In fact, the only clearly allowed set of tokens allowed by CURIE and
not Prefixed Names is prefixes containing _ as the first character.
Given that _ in the first character is used in RDFa, Turtle, and
SPARQL to reference blank nodes it seems unlikely that anyone uses _
as the first character in their prefix names.

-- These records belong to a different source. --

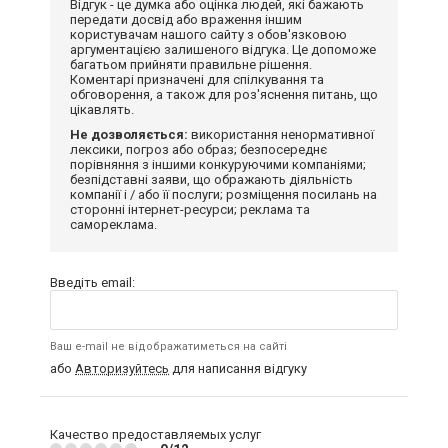
Відгук - це думка або оцінка людей, які бажають
передати досвід або враження іншим
користувачам нашого сайту з обов'язковою
аргументацією залишеного відгука. Це допоможе
багатьом прийняти правильне рішення.
Коментарі призначені для спілкування та
обговорення, а також для роз'яснення питань, що
цікавлять.
Не дозволяється:
використання ненормативної
лексики, погроз або образ; безпосереднє
порівняння з іншими конкуруючими компаніями;
безпідставні заяви, що ображають діяльність
компанії і / або її послуги; розміщення посилань на
сторонні інтернет-ресурси; реклама та
самореклама.
Введіть email:
Ваш e-mail не відображатиметься на сайті
або
Авторизуйтесь
для написання відгуку
Качество предоставляемых услуг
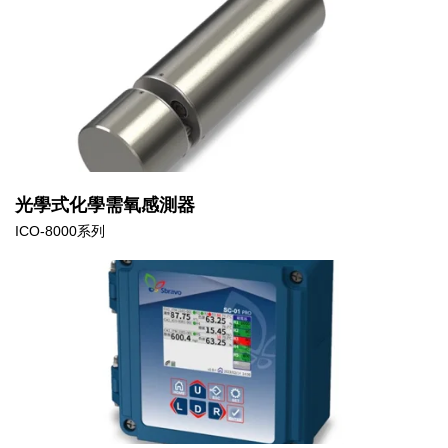
光學式化學需氧感測器
ICO-8000系列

Moving on to the right hand side of the CURIE the grammar gets much
more amusing. First off the referenced grammar is not in the same form
as CURIE or XML which use W3C EBNF. The iri RFC use ABNF. This leads
to complicated reading for humans, and no clear way to use any
automated tool to build a CURIE a grammar. While the name
"irelative-ref" sounds like a relative IRI reference, the rule in
question is NOT limited to relative references. Host parts, IPv4 and
IPv6 segments are allowed as part of irelative-refs. This is not
exactly expected. Again what use case is served in allowing CURIEs
like:

{'prefix' : 'http://purl.org/example/'}

prefix://user:password[2001:0db8:85a3:0000:0000:8a2e:0370:7334]:8080/

These are very easy to confuse with normal IRIs. In general it seems
that the intent of CURIEs was to limit the right hand side to relative
references but that is not accomplished by using the "irelative-ref"
production from the IRI RFC.

Recommendation:

Align RDFa with SPARQL and Turtle prefix names. It should be possible
to create a simpler grammar for "CURIEs"/Prefixed Names based on the
SPARQL and Turtle productions bellow:

[s157]          PN_CHARS          ::=   PN_CHARS_U | '-' | [0-9] | #x00B7 |
[#x0300-#x036F] | [#x203F-#x2040]
[s158]          PN_PREFIX         ::=   PN_CHARS_BASE ((PN_CHARS|'.')*
PN_CHARS)?
[s159]          PN_LOCAL          ::=   (PN_CHARS_U | [0-9] | PLX ) (
( PN_CHARS |
'.' | PLX )* ( PN_CHARS | PLX ) ) ? >
[s160]          PLX       ::=   PERCENT | PN_LOCAL_ESC
[s161]          PERCENT   ::=   '%' HEX HEX
[s162]          HEX       ::=   [0-9] | [A-F] | [a-f]
[s163]          PN_LOCAL_ESC      ::=   '\' ( '_' | '~' | '.' | '-' | '!' | '$'
| '&' | "'" | '(' | ')' | '*' | '+' | ',' | ';' | '=' | ':' | '/' |
'?' | '#' | '@' | '%' )

Main differences are likely to be that most of the PN_LOCAL_ESC
characters should be allowed in RDFa grammar directly, as the host
languages (XML and HTML) provide for escaping mechanisms already.
While this would be a backwards incompatible change the real effect on
deployed data and software is likely to be low. I am unaware of any
RDFa implementation that uses the CURIE grammar as specified, and have
not ever encountered RDFa data in the wild that uses the odder values
the current grammar productions allow.